Indonesia Reports Its 100th Bird Flu Victim
An Indonesia woman, 23, from East Jakarta has died from bird flu, raising the country’s death toll to 100, a report from the Indonesia’s bird flu information centre said on Monday.

Tests made at two separate laboratories confirmed that the woman had contracted H5N1. She died on Sunday.

Bird flu also killed a 9-year-old boy and infected two other persons in their 30’s. The boy from Depok, south of Jakarta, became ill January 16 and died yesterday at Sulianti Saroso Hospital after failing to respond to two weeks of treatment, said Joko Suyono of the National Bird Flu Center quoted by the Associated Press. No one knows how the boy contracted the disease.

A 31-year-old woman and a 32-year-old man, who were hospitalized at Persabatan hospital for fever and respiratory problems, also tested positive for the deadly H5N1 virus on Monday, the report said.
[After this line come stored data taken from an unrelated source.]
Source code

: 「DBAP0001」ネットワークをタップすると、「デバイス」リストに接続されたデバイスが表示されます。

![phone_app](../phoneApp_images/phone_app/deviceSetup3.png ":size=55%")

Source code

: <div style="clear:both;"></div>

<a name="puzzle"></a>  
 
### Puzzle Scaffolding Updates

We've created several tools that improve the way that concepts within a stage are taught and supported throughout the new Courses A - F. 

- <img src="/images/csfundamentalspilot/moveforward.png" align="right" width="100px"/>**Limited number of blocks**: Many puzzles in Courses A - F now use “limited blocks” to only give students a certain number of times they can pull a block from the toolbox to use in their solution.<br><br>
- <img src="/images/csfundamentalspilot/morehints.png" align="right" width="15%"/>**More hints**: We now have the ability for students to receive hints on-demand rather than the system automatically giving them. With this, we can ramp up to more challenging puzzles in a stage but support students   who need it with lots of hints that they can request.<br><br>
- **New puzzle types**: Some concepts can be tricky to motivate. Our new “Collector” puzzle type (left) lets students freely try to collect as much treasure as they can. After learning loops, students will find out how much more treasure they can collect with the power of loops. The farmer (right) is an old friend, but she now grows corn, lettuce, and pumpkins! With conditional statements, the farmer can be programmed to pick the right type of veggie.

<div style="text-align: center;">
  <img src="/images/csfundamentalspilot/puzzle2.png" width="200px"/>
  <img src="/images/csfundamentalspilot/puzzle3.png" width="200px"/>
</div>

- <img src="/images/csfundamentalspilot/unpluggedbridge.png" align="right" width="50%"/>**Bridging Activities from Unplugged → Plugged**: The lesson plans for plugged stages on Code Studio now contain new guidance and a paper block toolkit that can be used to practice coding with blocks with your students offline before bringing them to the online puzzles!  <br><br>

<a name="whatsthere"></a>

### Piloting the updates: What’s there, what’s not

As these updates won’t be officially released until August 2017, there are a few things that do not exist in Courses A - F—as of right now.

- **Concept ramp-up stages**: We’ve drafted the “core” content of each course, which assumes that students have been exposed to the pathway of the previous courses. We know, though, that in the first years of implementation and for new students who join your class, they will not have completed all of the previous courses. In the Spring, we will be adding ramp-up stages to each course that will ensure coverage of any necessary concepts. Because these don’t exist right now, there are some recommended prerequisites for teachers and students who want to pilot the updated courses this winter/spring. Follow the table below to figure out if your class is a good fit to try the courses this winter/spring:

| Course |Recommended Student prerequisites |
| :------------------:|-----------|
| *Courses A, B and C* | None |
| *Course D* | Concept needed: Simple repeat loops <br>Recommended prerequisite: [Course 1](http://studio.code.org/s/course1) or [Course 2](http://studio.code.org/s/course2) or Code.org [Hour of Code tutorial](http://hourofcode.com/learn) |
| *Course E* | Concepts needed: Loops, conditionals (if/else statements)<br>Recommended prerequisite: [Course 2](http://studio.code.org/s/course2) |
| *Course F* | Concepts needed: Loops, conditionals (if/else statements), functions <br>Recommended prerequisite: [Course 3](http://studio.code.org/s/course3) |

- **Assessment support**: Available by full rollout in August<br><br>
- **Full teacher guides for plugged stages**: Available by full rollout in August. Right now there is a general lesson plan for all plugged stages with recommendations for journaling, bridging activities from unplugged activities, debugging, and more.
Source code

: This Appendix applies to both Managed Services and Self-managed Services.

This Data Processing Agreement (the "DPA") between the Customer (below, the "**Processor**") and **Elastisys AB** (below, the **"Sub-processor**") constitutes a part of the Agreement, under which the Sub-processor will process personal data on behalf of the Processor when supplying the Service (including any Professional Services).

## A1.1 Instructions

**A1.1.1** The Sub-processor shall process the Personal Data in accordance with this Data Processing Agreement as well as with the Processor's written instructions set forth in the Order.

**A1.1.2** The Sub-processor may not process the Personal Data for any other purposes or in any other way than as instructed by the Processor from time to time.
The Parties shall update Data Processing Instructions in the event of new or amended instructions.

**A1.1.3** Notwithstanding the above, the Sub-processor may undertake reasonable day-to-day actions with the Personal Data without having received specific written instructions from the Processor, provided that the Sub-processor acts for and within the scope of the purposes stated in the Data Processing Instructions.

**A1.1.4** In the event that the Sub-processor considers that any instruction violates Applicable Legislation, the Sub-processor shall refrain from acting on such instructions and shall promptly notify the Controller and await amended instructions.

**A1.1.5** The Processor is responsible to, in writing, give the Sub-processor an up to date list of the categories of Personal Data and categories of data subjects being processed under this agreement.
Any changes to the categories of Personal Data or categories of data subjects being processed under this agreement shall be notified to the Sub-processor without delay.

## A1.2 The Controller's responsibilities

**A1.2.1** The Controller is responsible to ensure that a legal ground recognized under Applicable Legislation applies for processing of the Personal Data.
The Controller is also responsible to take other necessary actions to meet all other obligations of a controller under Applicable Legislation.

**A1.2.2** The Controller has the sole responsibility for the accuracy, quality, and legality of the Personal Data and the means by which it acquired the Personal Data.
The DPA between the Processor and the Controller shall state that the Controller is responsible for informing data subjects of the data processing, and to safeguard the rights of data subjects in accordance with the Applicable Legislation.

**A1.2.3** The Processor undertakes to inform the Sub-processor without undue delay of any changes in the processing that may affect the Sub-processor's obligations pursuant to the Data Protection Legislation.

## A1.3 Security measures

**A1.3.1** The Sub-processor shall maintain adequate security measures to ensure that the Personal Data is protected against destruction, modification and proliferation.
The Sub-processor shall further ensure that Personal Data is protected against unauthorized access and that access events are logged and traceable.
According to a statement released by the health ministry, the woman lived in East Jakarta near a poultry slaughterhouse that kept many fowl believed to be the source of her H5N1 infection and the man from Tangerang, west of Jakarta, is believed to have contracted the virus from his neighbor’s pet doves.

 Humans are infected with bird flu by direct contact with infected poultry, but health experts fear the H5N1 virus may mutate into a form easily transmissible between humans, which could start a pandemic. However, the risk seems to be overestimated, according to Bernard Vallat, director general of the Worls Organization for Animal Health. He stated that the virus proved to be very stable although there were concerns that it could mutate into a form that could spread easily among humans.

On the other hand, the World Health Organization (WHO) has warned that the virus, in time, can suffer mutation into a form that can easily be transmitted from a person to another. The health organization fears that this could turn into a global pandemic. However, most human cases so far have involved contact with infected poultry.

The concern stems from past influenza pandemics. In 1918, a flu pandemic killed 20 million people worldwide, just after the end of World War I.

More than 1.6 million birds have been slaughtered since mid-January, state Animal Husbandry Minister Anisur Rahman said Sunday.

According to the World Health Organization Web site on January 24, at least 221 of the 353 people known to have been infected with the virus have died since late 2003.